### Text
# 208V vs. 277V in Commercial and Office Buildings



## grosshennig (Apr 22, 2010)

I know that 208V is used in small commercial or office buildings where 120V is used for lighting and power outlets (office equipment).
277V I guess is for motors and maybe lighting as well. (large commercial buildings)

I would like to find out how the typical (electrical) entrance to the building looks like.
(for office buildings, small commercial buildings, typical buildings from Walmart or Target, and others)
Which buildings have 277V vs. buildings with 208V? What is the allocation? Any guesses?

Are there any web sites with this kind of info?
Maybe books or other literature?

I appreciate any help,

Joe


----------



## Bob Badger (Apr 19, 2009)

We use many 'low' voltage systems in the US.

120/240 

208Y/120

240 

480Y/277 

480 

Sometimes

600Y/347

The reasons range from what the unitility is willing to supply, how much power is needed, how far we have to run the power, what voltage the equipment is available in etc.


----------



## Southeast Power (Jan 18, 2009)

I would suggest the NEC handbook. You might be able to get an older copy for a very reasonable price. Not much has changed in the way of utilization voltages here for a very long time.


----------



## John (Jan 22, 2007)

Bob you forgot about 4160 VAC. :icon_wink:

Like Bob said:

The most common ones are:

120/240 single phase for residential

208Y/120 three phase for commercial 

480Y/277 three phase for Big Box stores and industrial


----------



## John (Jan 22, 2007)

jrannis said:


> Not much has changed in the way of utilization voltages here for a very long time.


 Delta sevices are slowly going away because of the dangers associated with them and the FNG's not understanding them.


----------



## Bob Badger (Apr 19, 2009)

John said:


> Delta sevices are slowly going away because of the dangers associated with them and the *FNG's not understanding them.*


:laughing:

I have very little hands on experiance with either grounded or ungrounded delta.

480Y/277 and 208Y/120 is almost all I work on.

In my area 480Y/277 services are used very often in buildings you might not expect. A good example would be a strip mall, a small space would end up with a 100 amp 480 volt feeder from the main service.


----------



## Bob Badger (Apr 19, 2009)

John said:


> Bob you forgot about 4160 VAC. :icon_wink:


Not forgotten, .... excluded.


----------



## John (Jan 22, 2007)

Bob Badger said:


> Not forgotten, .... excluded.


You need to flood them with information ....it's fun to watch their head spin.


----------



## John Valdes (May 17, 2007)

John said:


> Bob you forgot about 4160 VAC. :icon_wink:


Why bring medium voltage into the mix here. It does not apply in his circumstance. To be quite frank it rarely applies to most all the work we do.



John said:


> You need to flood them with information ....it's fun to watch their head spin.


I would rather see them safe than their head spinning. :whistling2:


----------



## Skipp (May 23, 2010)

### Questions to answer
1. Check each statement against the thread above and answer yes or no, quoting the words from the thread that settle it: (a) 480Y/277 three phase is named as common for Big Box stores and industrial. (b) Bob Badger says most of his work is on delta services. (c) The NEC handbook is suggested as a source.
2. Write out the thread word for word from "The reasons range" to "available in etc.".

### The data
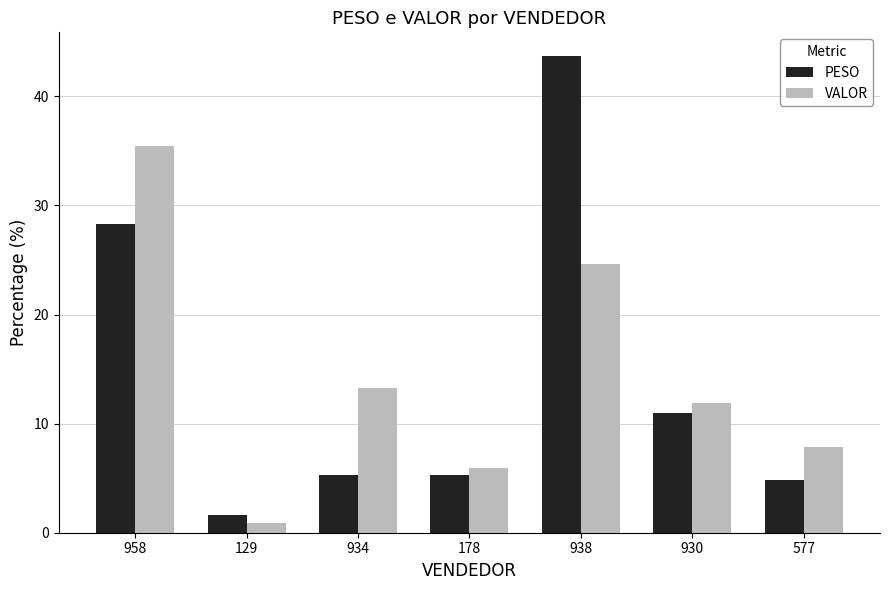

What is the spread (max minus min) of values at 178?

0.6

### Results of the exercise
1.
(a) Yes: "480Y/277 three phase for Big Box stores and industrial"
(b) No: "480Y/277 and 208Y/120 is almost all I work on."
(c) Yes: "I would suggest the NEC handbook."

2.
The reasons range from what the unitility is willing to supply, how much power is needed, how far we have to run the power, what voltage the equipment is available in etc.